I’ve been saying for the last several years that there is no such thing as a secret online.  My new stance is that creating a sustainably believable falsehood is just as much work as living your genuine life, and you’re going to have to pick one.

Which is why I’ve ignored the last three Boxcar notifications on my phone, to finish writing this.

[Note: This was also published at Maisonneuve’s website, a fact which delights me to no end.]

There is no line.

I’m officially uncomfortable with anyone who thinks there’s some line in the sand between the internet and real life.  We’re not quite at the augmented reality stage where the internet behaves like an information layer on top of the universe, but we’re definitely far past the point where we can pretend that the internet isn’t a prosthetic for informational and social needs.

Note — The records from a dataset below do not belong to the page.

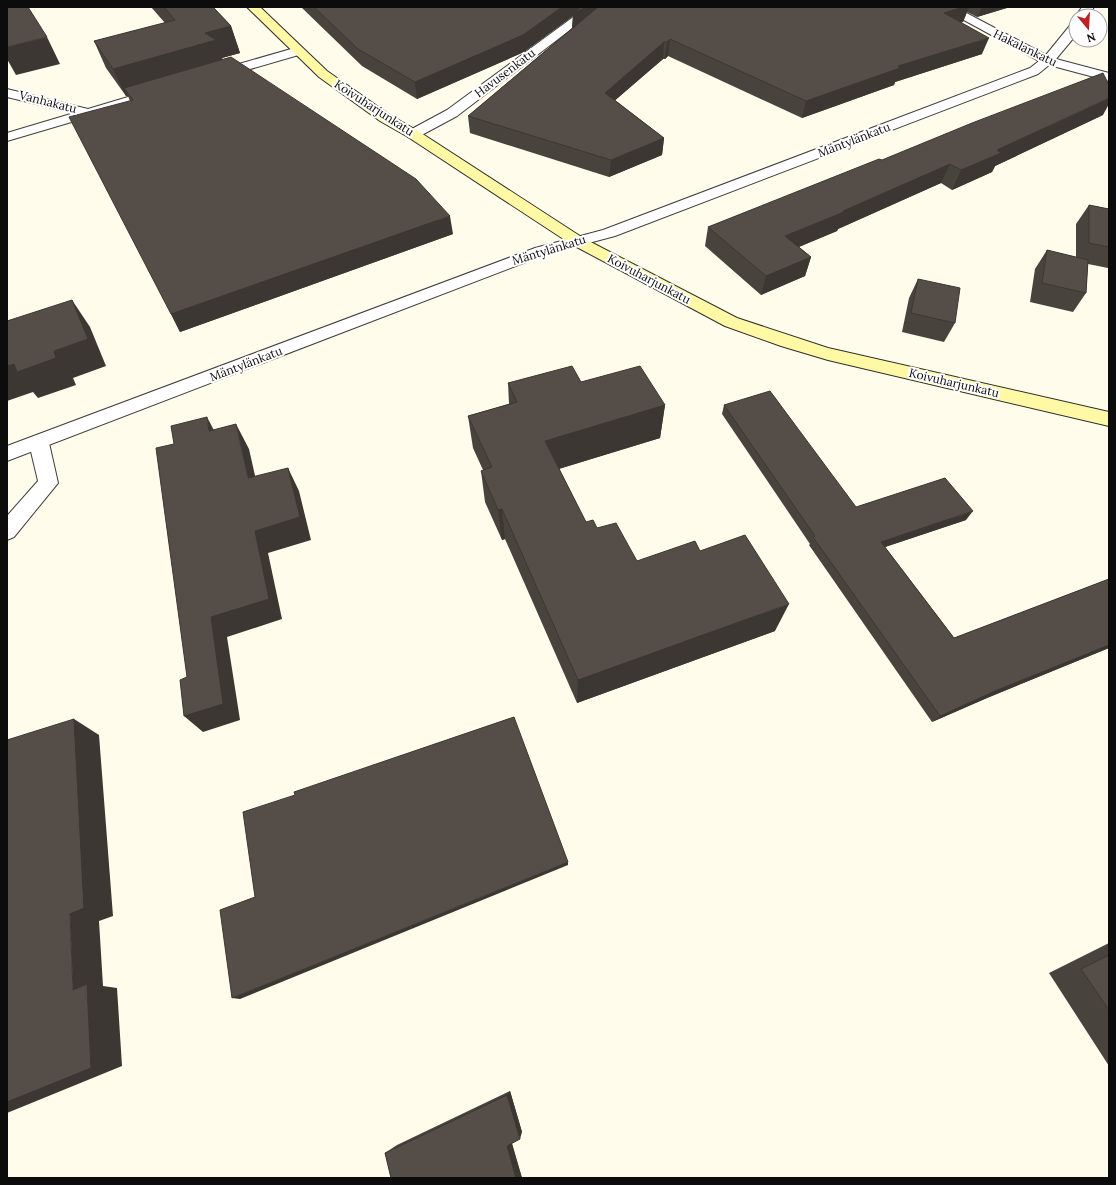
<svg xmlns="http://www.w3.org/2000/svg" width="1116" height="1185" font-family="Lora,serif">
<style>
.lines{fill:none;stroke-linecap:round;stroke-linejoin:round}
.lane-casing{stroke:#3f3f3f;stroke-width:2}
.street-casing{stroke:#3f3f3f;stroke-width:2}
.secondary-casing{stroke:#2e2e2e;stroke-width:2}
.lane{fill:#fff;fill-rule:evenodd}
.street{fill:#fff;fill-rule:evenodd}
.secondary{fill:#fff9a6;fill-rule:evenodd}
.wall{fill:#49433e}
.shaded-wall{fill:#3c3732}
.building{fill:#554e48;stroke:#3c3732}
.labels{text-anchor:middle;stroke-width:4;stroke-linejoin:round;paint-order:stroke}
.far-street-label{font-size:12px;fill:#0c0c0c;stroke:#fff}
</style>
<rect width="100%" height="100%" fill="#fffceb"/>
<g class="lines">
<g class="lane-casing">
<path id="lane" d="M39 436 46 438 49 443 58 483 14 537 7 540V516L38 481 29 443 32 438Z"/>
</g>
<g class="street-casing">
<path id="street" d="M587 7H600L457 116 418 137H408L406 134 408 131 447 110Z
M940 7H955L1046 55 1072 23 1076 22V35L1056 59 1109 73V81L1049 65 1038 74 615 236 547 254 7 461V446L535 248 603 230 1030 68 1039 61Z
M1082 7H1094L1088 16H1076Z
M298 47 302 48 304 51 302 54 216 79 210 75 211 72Z
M158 88 163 89 165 92 163 95 7 141V133L74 113 7 97V89L88 109Z"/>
</g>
<g class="secondary-casing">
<path id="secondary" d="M247 7H260L327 71 390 115 418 131 583 238 737 318 828 348 1109 412V426L828 360 781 346 725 326 571 244 408 137 380 121 319 77Z"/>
</g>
<use href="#lane" class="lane"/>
<use href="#street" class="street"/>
<use href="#secondary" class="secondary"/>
</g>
<path class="wall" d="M151 7H213L231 26 240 53 222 58 223 60 453 234 180 332 171 314 130 101 128 96H126L106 68 94 41 165 23Z
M301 7H1010L977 17 967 12 963 22H961L982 54 895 82 894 85 802 118 668 56 665 59H663L615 100 664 138 662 155 609 177 470 133 468 116 572 28 573 16 524 52 417 99 362 66Z
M1103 115 995 166 992 172 952 190 941 183 838 229 837 231 799 247 811 257 805 276 761 295 705 246 708 227 882 160Z
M1089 205 1109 209V266L1108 268 1088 264 1086 293 1073 312 1030 302 1035 269 1047 250 1076 257V224Z
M918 279 955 323 944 342 902 332 909 298Z
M581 382 665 405 660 438 559 469 586 522 597 528 637 561 700 551 775 631 577 703 505 539 502 540 485 502 481 471 483 470 473 448 468 416 509 404 508 383Z
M724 405 856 507 966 520 885 547 954 638 1109 579V648L987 698 932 722 809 545 810 544 722 414Z
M1109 943V1066L1049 973Z
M510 1091 522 1132 512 1143 522 1178H391L385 1153 397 1145Z"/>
<path class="shaded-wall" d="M562 7H610L572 30 573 16 524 52 417 99 415 82Z
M963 7H969L963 22 937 30 944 13Z
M982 7H1010L977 17Z
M231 26 240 53 222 58 225 67 124 88 128 96H126L113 69 205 33Z
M47 37 60 64 16 75 7 59V47Z
M989 38 982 54 895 82 894 85 802 118 806 101 898 66Z
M670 39 668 56 665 59 667 42Z
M664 42 663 59 604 110 605 93Z
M1109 98V104L1103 115 995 166 992 172 952 190 961 170 997 150Z
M664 138 662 155 609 177 611 160Z
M950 164 941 183 838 229 837 231 779 255 785 236Z
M450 216 453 234 180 332 171 314Z
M811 257 805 276 761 295 766 276Z
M72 300 90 327 106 366 73 378 76 385 38 398 33 392 7 401V366L54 351Z
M665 405 660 438 545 473V441Z
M207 417 220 442 209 431Z
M236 424 249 449 261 502 248 478Z
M288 468 299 491 311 540 268 553 282 619 227 637 240 720 203 732 184 716 211 617 255 531Z
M502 509 505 539 502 540 498 510Z
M973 511 966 520 876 550 881 542Z
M789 604 775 631 577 703 578 680Z
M1109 645V648L987 698 932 722 940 716 995 691Z
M74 719 99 735 113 916 99 921 103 986 117 988 122 1066 7 1113V1102L73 990 70 914Z
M568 862V865L240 999 232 998Z
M510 1091 522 1132 520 1139 507 1095Z
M510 1138 522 1178H516L507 1146Z"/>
<path class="building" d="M7 7H28L47 37 7 47Z
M164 7H213L231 26 205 33 216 40 113 69 94 41 175 20Z
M314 7H562L523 35 415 82 358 49Z
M581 7H587L573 13Z
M598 7H963L944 13 989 38 898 66 900 68 806 101 670 39 667 42H664L605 93 664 138 611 160 468 116Z
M231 57 416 179 450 216 171 314 69 117 133 100 124 88Z
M1103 73 1109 85V98L997 150 1001 153 961 170 950 164 843 211 844 212 785 236 811 257 766 276 708 227 879 159 882 160 972 123Z
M1089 205 1109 209V247L1089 243Z
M1047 250 1088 260 1086 293 1042 283Z
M918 279 960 288 955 323 911 313Z
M72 300 88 339 54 351 56 358 17 372 14 364 7 366V321Z
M572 366 581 382 640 366 665 405 545 441 586 522 593 520 597 528 616 523 637 561 695 541 700 551 745 535 789 604 578 680 502 509 498 510 481 471 492 467 468 416 517 402 508 383Z
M770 391 856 507 945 478 973 511 881 542 954 638 1109 579V645L995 691 940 716 813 537 815 536 724 405Z
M207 417 209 431 236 424 248 478 288 468 300 517 255 531 269 599 211 617 223 704 184 716 180 680 187 677 156 448 174 444 171 426Z
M514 717 568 862 232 998 220 910 255 897 243 812 295 795 294 792Z
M74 719 84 908 70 914 73 990 87 984 91 1068 7 1102V740Z
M1109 955V1010L1081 969Z
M507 1095 520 1139 507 1146 516 1178H391L385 1153Z"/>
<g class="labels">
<g class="far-street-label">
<text transform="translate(1025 48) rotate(26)" y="4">Hakalankatu</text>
<text transform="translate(505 73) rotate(-37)" y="4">Havusenkatu</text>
<text transform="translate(48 102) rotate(14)" y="4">Vanhakatu</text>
<text transform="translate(374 108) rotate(33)" y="4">Koivuharjunkatu</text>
<text transform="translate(854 140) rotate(-21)" y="4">Mäntylänkatu</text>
<text transform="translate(549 250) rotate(-17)" y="4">Mäntylänkatu</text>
<text transform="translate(649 279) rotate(28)" y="4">Koivuharjunkatu</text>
<text transform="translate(246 364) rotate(-21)" y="4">Mäntylänkatu</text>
<text transform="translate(954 383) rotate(13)" y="4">Koivuharjunkatu</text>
</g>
</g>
<rect width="1116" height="1185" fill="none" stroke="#0c0c0c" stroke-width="16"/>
<g transform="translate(1088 28) rotate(162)"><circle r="19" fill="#ffffff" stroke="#9e9e9e"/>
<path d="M0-3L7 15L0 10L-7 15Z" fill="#c02022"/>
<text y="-6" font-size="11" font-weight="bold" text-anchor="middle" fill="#0c0c0c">N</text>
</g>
</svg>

You should be able to hear anything you type online in your own voice.  If you can’t, if the words seem foreign, you’re either shaming yourself, or faking it poorly.

This is real life.  Real life no longer has to be in person.  Live it that way.

Iteration and Evolution vs Stagnation and Revolution.

Everything is better if it’s iterative. Iterations inherently indicate that a concept or campaign is open to evolution, rather than revolutionary change.

Revolution always sounds great, but it only makes sense if you find yourself in a situation where what you’re doing is broken beyond repair. Revolution is sexy, and marketable. It also only makes sense if you are being held to an old model, or if you’ve been screwing up for long enough that you can’t undo it.

If you’re in charge, and revolution is necessary, you’ve done something wrong. Likely, not having iteration and evolution as a part of your culture.

(N.B.: I’d argue proper evolution necessitates the ‘measure constantly and alter strategy as needed’ model of decision making.)